Really, I thought about how museums exist to be witnessed. And, similarly, how disabled folks are often forced to be representatives of our entire community, unfairly witnessed so that able-bodied folks can attempt to learn from us, even about personal things like sex. When that happens, it can feel like something was stolen from you and placed in a display case without full permission.
Or, perhaps more truthfully, I had simply been trying to fit more museums in my poems. I like the word itself. And Hardly Creatures (Tin House, 2025), the collection that houses this poem, takes the form of an accessible art gallery. It just made sense.

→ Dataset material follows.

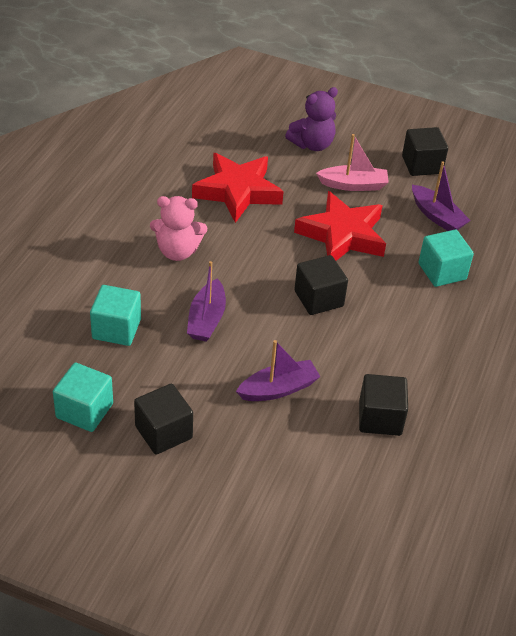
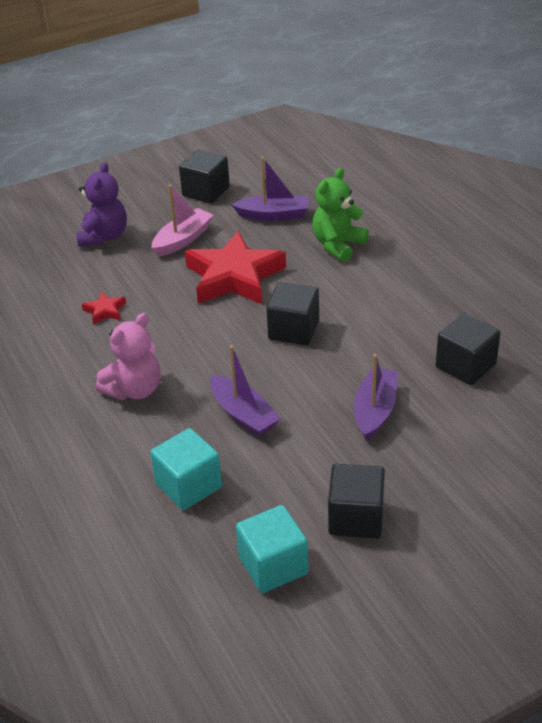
camera: 45 degrees left, 5 degrees down
(237, 191) = (105, 311): red star -> red star, size x0.42
(442, 271) = (338, 245): turquoise cube -> green teddy bear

As someone who's entire first poetry collection revolves around the stickiness of “safe” sex, I am curious to know what is your ultimate dream for the sexiest, consensual environment you can imagine? What elements of the space, the time, the mood, the shape, would have to align to give your yes it's most resonant sonic?
My boyfriend, poppers, our bedroom in our Chicago apartment. We recently purchased a Casper mattress. It’s fabulous.

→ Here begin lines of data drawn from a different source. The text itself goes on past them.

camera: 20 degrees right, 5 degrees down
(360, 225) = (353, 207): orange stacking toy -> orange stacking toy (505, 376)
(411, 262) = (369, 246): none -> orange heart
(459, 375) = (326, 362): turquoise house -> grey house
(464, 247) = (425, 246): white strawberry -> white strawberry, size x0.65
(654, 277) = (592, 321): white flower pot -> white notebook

Personally, uniting my body and my mind to play nice in sex as someone with chronic pain, survivor history, and vulvodynia ends up as a somatic spectrum of experience between catastrophe and celebration. Sometimes I think about my hypersensitivity because of my cripness as a synesthesia of sorts, a seventh sense, with partners telling me it's a super power. Does your disability also force you to / invite you to unfold notions of sex, desire, touch, within your somatic microbiome you never thought were possible? Maybe you wish they weren't possible. Maybe, like me, you also wish sex could be simple, easy, glossy, safe.
I think my disability affects the conditions surrounding sex more than the sex itself. Boys are lowkey not that interested in sleeping with psychos. And it doesn’t help that I have a grating personality.
I take pretty heavy antipsychotics that make me sooo sleepy. I have lots of memories of going home drunk with a stranger after the club and having to coyly figure out if I was being invited to sleep over and, if so, when to sneak my meds. I would keep them in that little capsule that comes with the Kinder egg prize. If I miss the meds at night, they’re too sedative to take in the morning, but the half-life is so short that psychosis catches up to me quickly. So I have to get out of that apartment fast.
When I’m in psychosis, I don’t really think about sex, and I’m not sure that I miss it in those moments. Sometimes after a psychotic episode I jerk off to try to feel better and it feels like my dick is made of clay.
I've been studying the “ambient poetics” of crip-eco-poetics, which “reflects the significance of multimedia in general, and synesthesia in particular” (Morton, 2007). Your poem feels undoubtedly synesthetic—the plastic perfume of lube, the clop of a chunky heel on concrete, third day hickies stumbling purple. Ocean Vuong writes that metaphor is the autobiography of sight, signalling to me that metaphor longs for our visual senses more than our other sensora. Do you agree that metaphor is the autobiography of sight, holding the “DNA of seeing,” and thus does not require context when strongly enacted? If not, which sense takes the lead in your poems most often, and which other sense does it overlap with most in its autobiography?
Huh. Well, I’m very into image, which I suppose privileges sight. But I also think of image as simply the product of effective description. And, more than senses, I am led by clarity in my writing. Whatever sensory description adds up to the clearest image, that is what I pursue. That said, I don’t think this is one of my clearest poems. I’m a fraud, I guess.